The different clades in the H5 tree are so intermingled that it is often impossible to say that a clade belongs to a single subtype. There is significant mixing and intermingling of subtypes within the complete H5 tree. Constructing trees based on a single H5 containing subtype such as H5N1 or H5N8 will introduce sampling bias.
An example is presented below.
This clade contains H5N2, H5N1, H5N8, H5N5, H5N9 and mixed H5 containing subtypes. H5N8 and H5N9 subtypes occur randomly within the tree. The likelihood ratios are high for the nodes/splits which indicates that this is a reliable reconstruction of the evolutionary tree and that this seemingly random mixing of subtype is not an artefact of tree construction.

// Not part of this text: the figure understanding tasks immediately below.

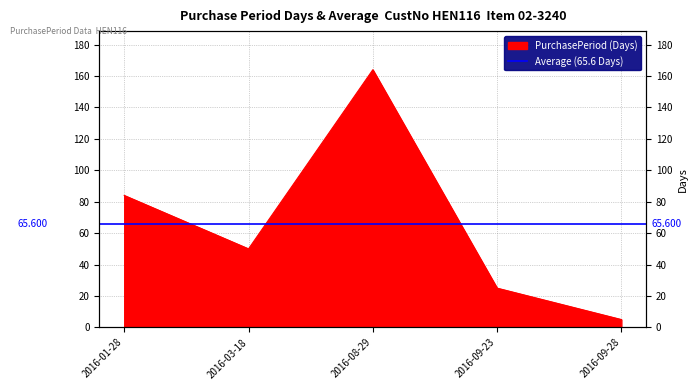

What is the sum of the values at 2016-03-18 and 2016-09-28?

55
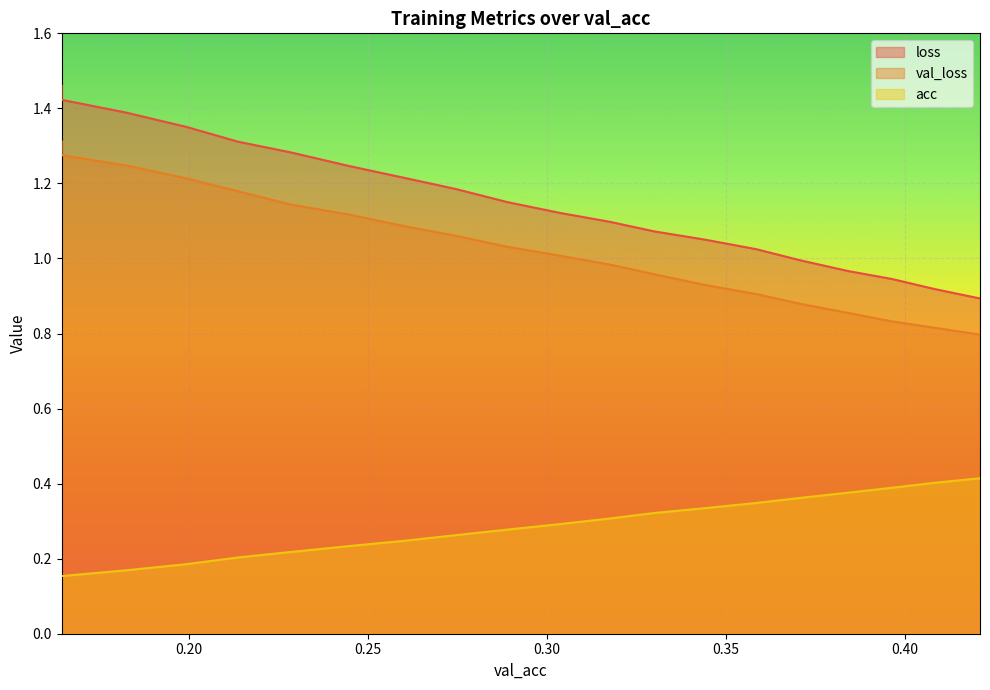

What is the sum of the acc values at 0.27469241629252306 and 0.3965022084961146?

0.7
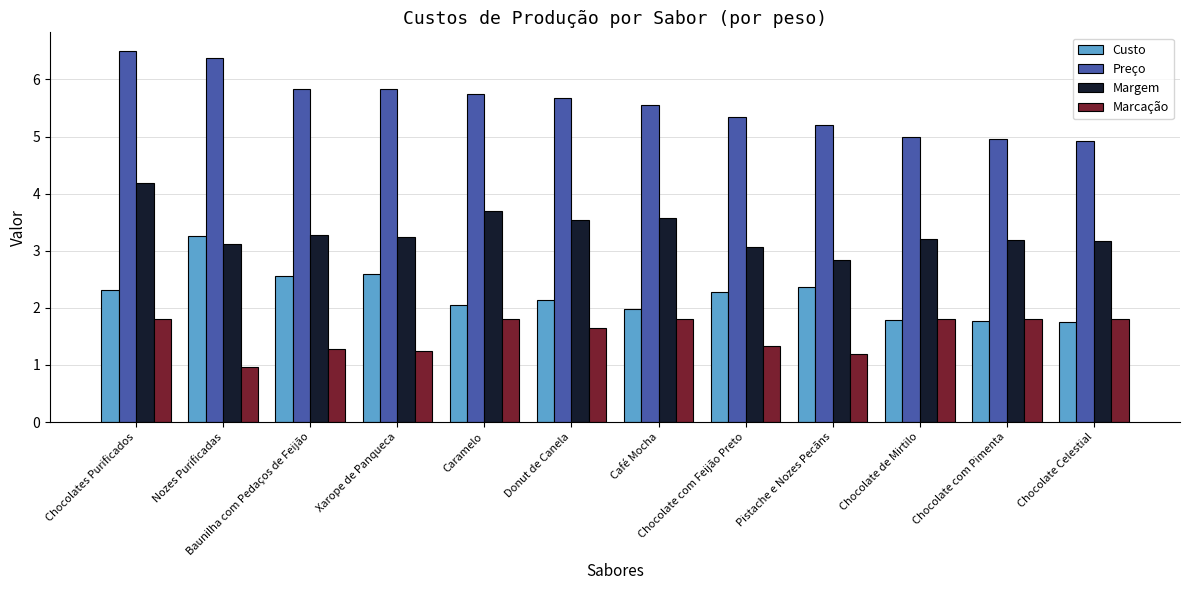

What is the difference between the second highest and second lowest values in the Margem series?

0.6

This unambiguously shows that to correctly estimate the evolutionary history of H5 you need to sample across all subtypes and that even using geographical or chronological criteria will not produce an unbiased sample. In this case they are all sequences from the Americas but they are found from Guatemala to Alaska and British Columbia and from 2005-2014 which is a very wide range of times and locations.

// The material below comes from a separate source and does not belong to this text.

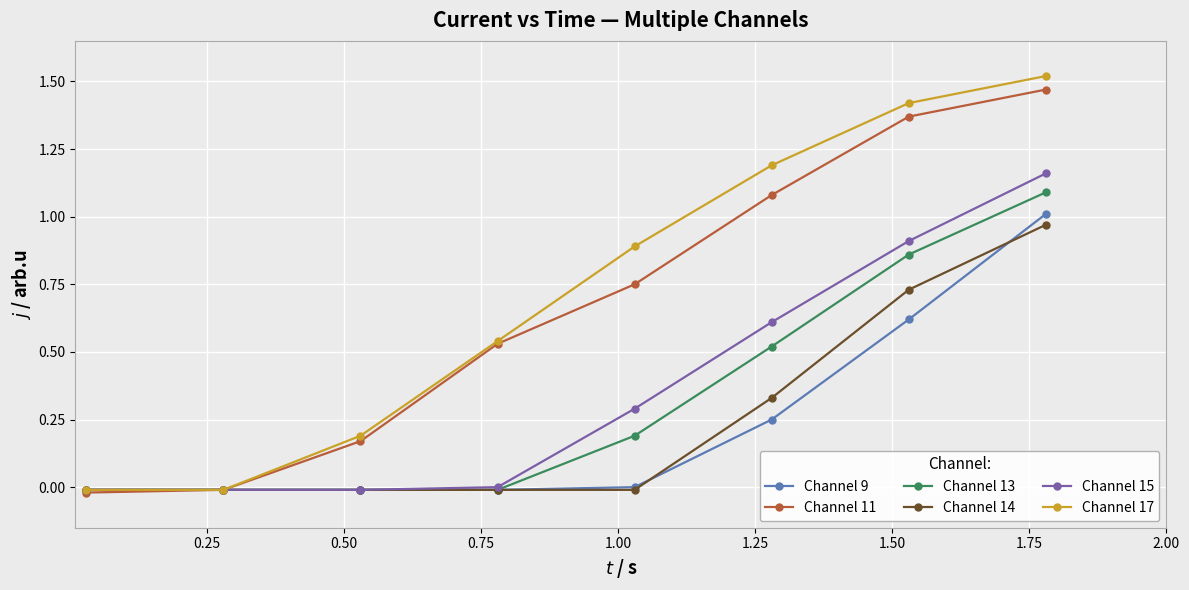

Which series has the largest range (max minus min)?

Channel 17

The conclusion from this result is that we can no longer accept that subtype trees of influenza represent an unbiased sample of lineages or evolution and that all papers that have been published that take this approach for sequence selection in phylogenetic analysis have to be questioned. If analysis is over short time spans such a single influenza season then these trees are likely to be unbiased because the sampling will be from a specific sub-clade, although these analyses will have limited value for making inferences about viral evolution.
However many previously generated trees and a large part of the existing influenza literature is likely to be flawed because of these sampling issues and these papers need to be revisited urgently with a more complete analysis of the data.